--- SUPPLIED INFORMATION Enclosed Below ---
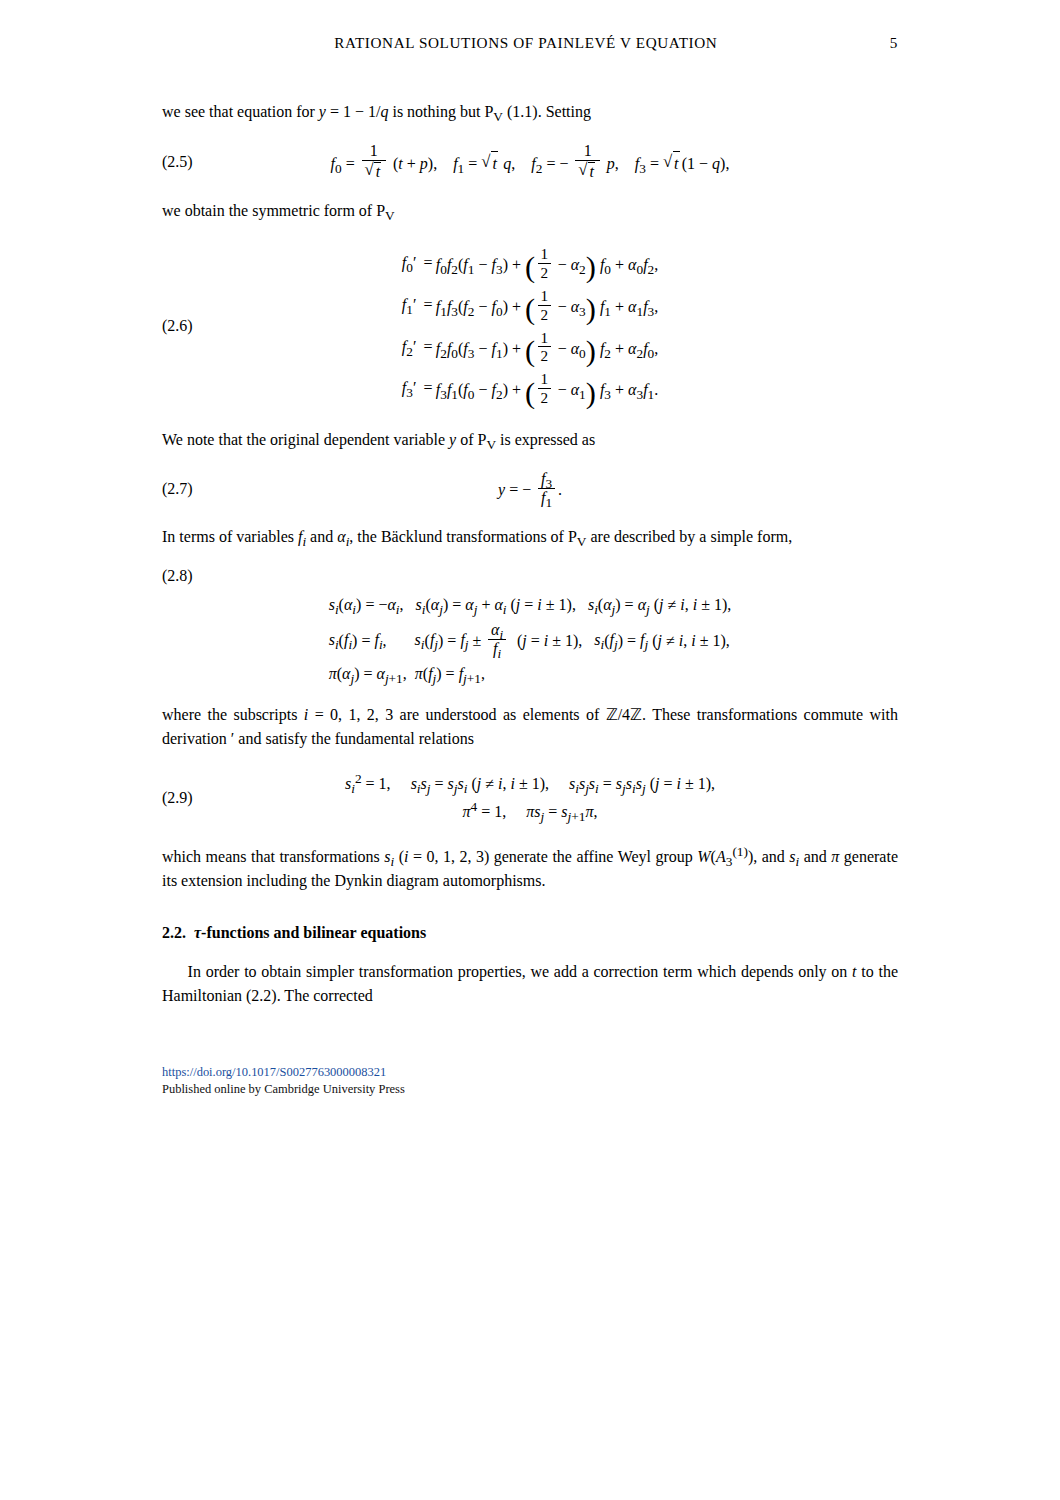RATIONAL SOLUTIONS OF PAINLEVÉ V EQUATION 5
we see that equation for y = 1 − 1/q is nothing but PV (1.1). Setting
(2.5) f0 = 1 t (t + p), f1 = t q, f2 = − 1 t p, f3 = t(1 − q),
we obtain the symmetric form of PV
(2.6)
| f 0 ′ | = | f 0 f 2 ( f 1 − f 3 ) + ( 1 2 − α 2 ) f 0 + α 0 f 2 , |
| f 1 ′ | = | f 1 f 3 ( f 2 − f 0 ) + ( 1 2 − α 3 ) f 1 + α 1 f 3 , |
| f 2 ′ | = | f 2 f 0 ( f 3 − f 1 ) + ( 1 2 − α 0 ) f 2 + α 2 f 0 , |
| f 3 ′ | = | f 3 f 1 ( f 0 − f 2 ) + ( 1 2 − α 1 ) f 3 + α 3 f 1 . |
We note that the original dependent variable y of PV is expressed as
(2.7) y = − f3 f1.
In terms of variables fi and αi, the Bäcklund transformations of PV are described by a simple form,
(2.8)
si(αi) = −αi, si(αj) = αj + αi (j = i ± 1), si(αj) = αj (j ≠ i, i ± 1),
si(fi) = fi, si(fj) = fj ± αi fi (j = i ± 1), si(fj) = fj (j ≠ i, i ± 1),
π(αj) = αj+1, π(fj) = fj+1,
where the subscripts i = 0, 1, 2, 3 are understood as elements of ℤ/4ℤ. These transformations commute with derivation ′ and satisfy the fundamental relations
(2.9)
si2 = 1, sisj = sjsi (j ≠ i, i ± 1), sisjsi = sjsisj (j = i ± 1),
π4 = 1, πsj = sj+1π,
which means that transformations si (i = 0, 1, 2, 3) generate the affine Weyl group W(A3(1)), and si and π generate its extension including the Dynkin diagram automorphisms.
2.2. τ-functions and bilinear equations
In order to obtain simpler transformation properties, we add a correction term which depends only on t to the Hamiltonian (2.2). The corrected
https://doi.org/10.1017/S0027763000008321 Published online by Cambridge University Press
--- End of Enclosed SUPPLIED INFORMATION ---
◆ WHAT TO DO: Without the images, print all of the lines above exactly.

◆ EXERCISE OUTPUT:
RATIONAL SOLUTIONS OF PAINLEVÉ V EQUATION 5
we see that equation for y = 1 − 1/q is nothing but PV (1.1). Setting
(2.5) f0 = 1 t (t + p), f1 = t q, f2 = − 1 t p, f3 = t(1 − q),
we obtain the symmetric form of PV
(2.6)
| f 0 ′ | = | f 0 f 2 ( f 1 − f 3 ) + ( 1 2 − α 2 ) f 0 + α 0 f 2 , |
| f 1 ′ | = | f 1 f 3 ( f 2 − f 0 ) + ( 1 2 − α 3 ) f 1 + α 1 f 3 , |
| f 2 ′ | = | f 2 f 0 ( f 3 − f 1 ) + ( 1 2 − α 0 ) f 2 + α 2 f 0 , |
| f 3 ′ | = | f 3 f 1 ( f 0 − f 2 ) + ( 1 2 − α 1 ) f 3 + α 3 f 1 . |
We note that the original dependent variable y of PV is expressed as
(2.7) y = − f3 f1.
In terms of variables fi and αi, the Bäcklund transformations of PV are described by a simple form,
(2.8)
si(αi) = −αi, si(αj) = αj + αi (j = i ± 1), si(αj) = αj (j ≠ i, i ± 1),
si(fi) = fi, si(fj) = fj ± αi fi (j = i ± 1), si(fj) = fj (j ≠ i, i ± 1),
π(αj) = αj+1, π(fj) = fj+1,
where the subscripts i = 0, 1, 2, 3 are understood as elements of ℤ/4ℤ. These transformations commute with derivation ′ and satisfy the fundamental relations
(2.9)
si2 = 1, sisj = sjsi (j ≠ i, i ± 1), sisjsi = sjsisj (j = i ± 1),
π4 = 1, πsj = sj+1π,
which means that transformations si (i = 0, 1, 2, 3) generate the affine Weyl group W(A3(1)), and si and π generate its extension including the Dynkin diagram automorphisms.
2.2. τ-functions and bilinear equations
In order to obtain simpler transformation properties, we add a correction term which depends only on t to the Hamiltonian (2.2). The corrected
https://doi.org/10.1017/S0027763000008321 Published online by Cambridge University Press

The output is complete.